I am following this tutorial for image classification in Tensorflow: http://cv-tricks.com/tensorflow-tutorial/training-convolutional-neural-network-for-image-classification/. The training and test on a single image works fine. However my code for prediction on a large number of images is very slow and it consumes 100% of CPU and almost max out memory as well! For 2700 images it takes more than 24 hours! It is not practical. Is there a way to do batch testing the same way we did batch training? Please note I need to do normalization on the images as well. Here is my code:

import tensorflow as tf
import numpy as np
import os,glob,cv2
import sys,argparse


# First, pass the path of the image
os.chdir("/somepath")

i = 0
files = glob.glob('*.jpg')
files.extend(glob.glob('*.JPG'))
totalNumber = len(files)
print("total number of images is:", totalNumber)

image_size=128
num_channels=3
text_file = open("Results.txt", "w")

for file in files:
    images = []
    filename = file
    print(filename)
    text_file.write("\n")
    text_file.write(filename)
    # Reading the image using OpenCV
    image = cv2.imread(filename)
    # Resizing the image to our desired size and preprocessing will be done exactly as done during training
    image = cv2.resize(image, (image_size, image_size),0,0, cv2.INTER_LINEAR)
    images.append(image)
    images = np.array(images, dtype=np.uint8)
    images = images.astype('float32')
    images = np.multiply(images, 1.0/255.0) 
    #The input to the network is of shape [None image_size image_size num_channels]. Hence we reshape.
    x_batch = images.reshape(1, image_size,image_size,num_channels)

    ## Let us restore the saved model 
    sess = tf.Session()
    # Step-1: Recreate the network graph. At this step only graph is created.
    saver = tf.train.import_meta_graph('pathtomymeta/my_model-9909.meta')
    # Step-2: Now let's load the weights saved using the restore method.
    saver.restore(sess, tf.train.latest_checkpoint('pathtomycheckpoints/checkpoints/'))

    # Accessing the default graph which we have restored
    graph = tf.get_default_graph()

    # Now, let's get hold of the op that we can be processed to get the output.
    # In the original network y_pred is the tensor that is the prediction of the network
    y_pred = graph.get_tensor_by_name("y_pred:0")

    ## Let's feed the images to the input placeholders
    x = graph.get_tensor_by_name("x:0") 
    y_true = graph.get_tensor_by_name("y_true:0") 
    y_test_images = np.zeros((1, 3)) #np.zeros((1, 2)) 
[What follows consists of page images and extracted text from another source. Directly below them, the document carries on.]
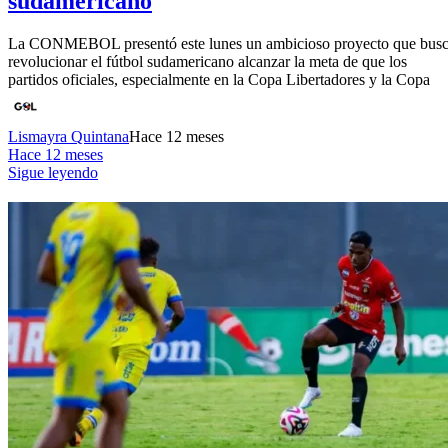
sudamericano
La CONMEBOL presentó este lunes un ambicioso proyecto que bus
revolucionar el fútbol sudamericano alcanzar la meta de que los
partidos oficiales, especialmente en la Copa Libertadores y la Copa
Lismayra Quintana
Hace 12 meses
Hace 12 meses
Sigue leyendo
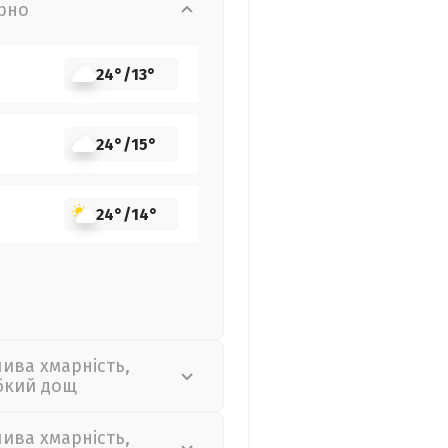
рно
24°
/
13°
24°
/
15°
24°
/
14°
лива хмарність,
бкий дощ
лива хмарність,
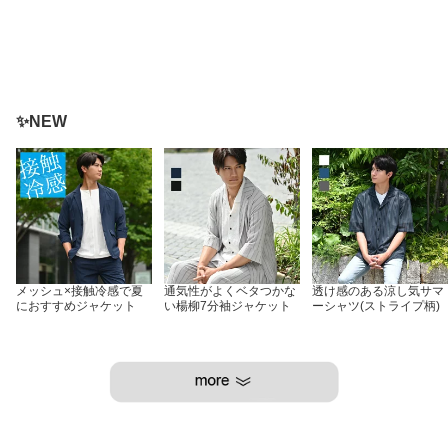
✨NEW
メッシュ×接触冷感で夏
通気性がよくベタつかな
透け感のある涼し気サマ
におすすめジャケット
い楊柳7分袖ジャケット
ーシャツ(ストライプ柄)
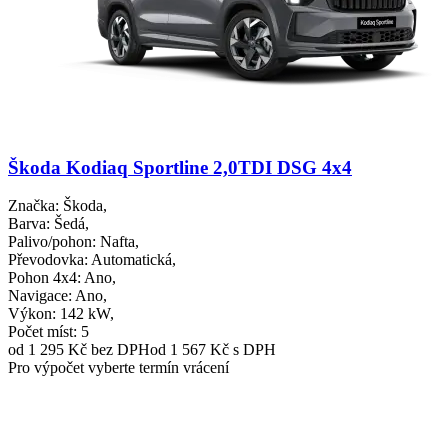
Škoda Kodiaq Sportline 2,0TDI DSG 4x4
Značka
: Škoda,
Barva
: Šedá,
Palivo/pohon
: Nafta,
Převodovka
: Automatická,
Pohon 4x4
: Ano,
Navigace
: Ano,
Výkon
: 142 kW,
Počet míst
: 5
od 1 295 Kč
bez DPH
od 1 567 Kč s DPH
Pro výpočet vyberte termín vrácení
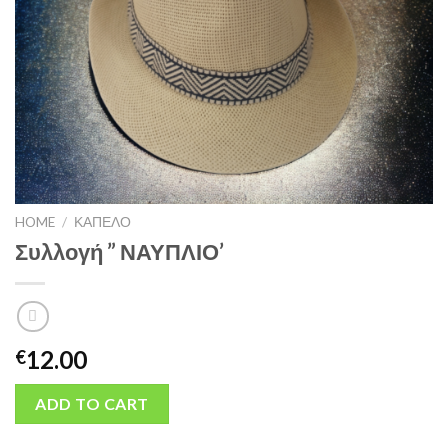
HOME
/
ΚΑΠΕΛΟ
Συλλογή ” ΝΑΥΠΛΙΟ’
12.00
€
ADD TO CART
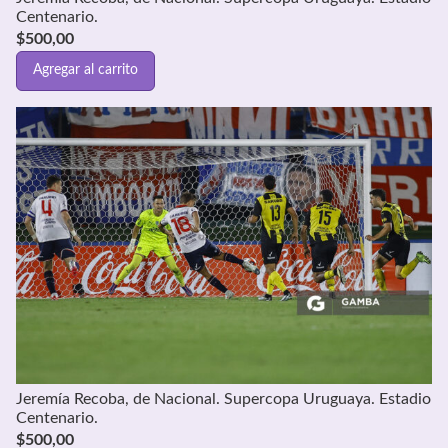
Centenario.
$
500,00
Agregar al carrito
Jeremía Recoba, de Nacional. Supercopa Uruguaya. Estadio
Centenario.
$
500,00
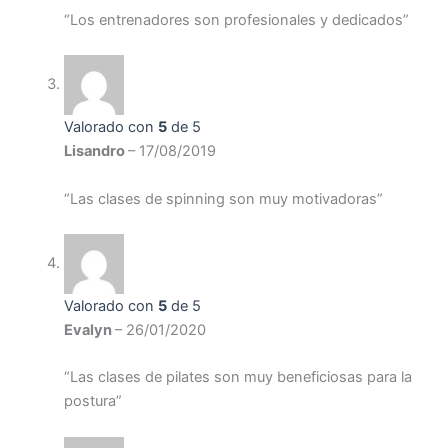
“Los entrenadores son profesionales y dedicados”
Valorado con
5
de 5
Lisandro
–
17/08/2019
“Las clases de spinning son muy motivadoras”
Valorado con
5
de 5
Evalyn
–
26/01/2020
“Las clases de pilates son muy beneficiosas para la
postura”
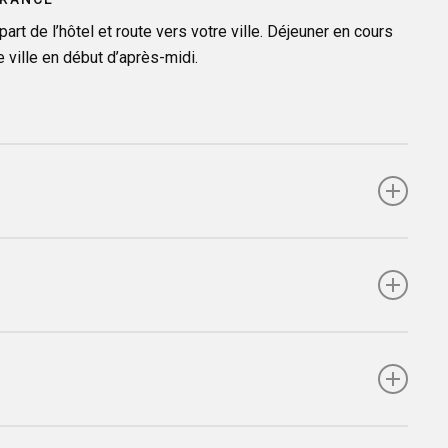
part de l’hôtel et route vers votre ville. Déjeuner en cours
e ville en début d’après-midi.
ar Confort Class
els 3 étoiles, normes locales, base chambre double
 du jour 1 au déjeuner du jour 8
s Halle d’Iraty (Parking voiture gratuit)
s (¼ de vin et ¼ d’eau minérale par repas et par
s Basques
Halte routière, en face gare SNCF
e Florence, Venise et Vérone
Péage
aux îles de la Lagune
utocar, carte nationale d’identité en cours de validité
    ### Creating the feed_dict that is required to be fed to calculate y_pred 
    feed_dict_testing = {x: x_batch, y_true: y_test_images}
    result = sess.run(y_pred, feed_dict=feed_dict_testing)
    # result is of this format [probabiliy_of_rose probability_of_sunflower]
    print(result)
    text_file.write("\n")
    text_file.write('%s' % result[i,0])
    text_file.write("\t")
    text_file.write('%s' % result[i,1])
    text_file.write("\t")
    text_file.write('%s' % result[i,2])

text_file.close()
Matias Valdenegro
2#
Matias Valdenegro Reply to 2018-01-11 16:25:03Z

I think you should consider a very obvious "optimization" in your code. You are doing a for loop, and on each iteration, you are loading an image, and also loading the model, building the graph, and then making a prediction.

But loading the model and building the graph do not actually depend on the for loop, or any variables inside it (like the input image). It is possible that most of the time in your for loop is spent loading the model, and not doing the actual prediction. You can use a profiler to find out.

So I propose that you just load the model and build the graph once, before the for loop, and then use the following two lines inside your for loop:

feed_dict_testing = {x: x_batch, y_true: y_test_images}
result = sess.run(y_pred, feed_dict=feed_dict_testing)

It should be considerably faster. It could still be slow, but then that is because evaluating a large neural network on a CPU is by itself slow.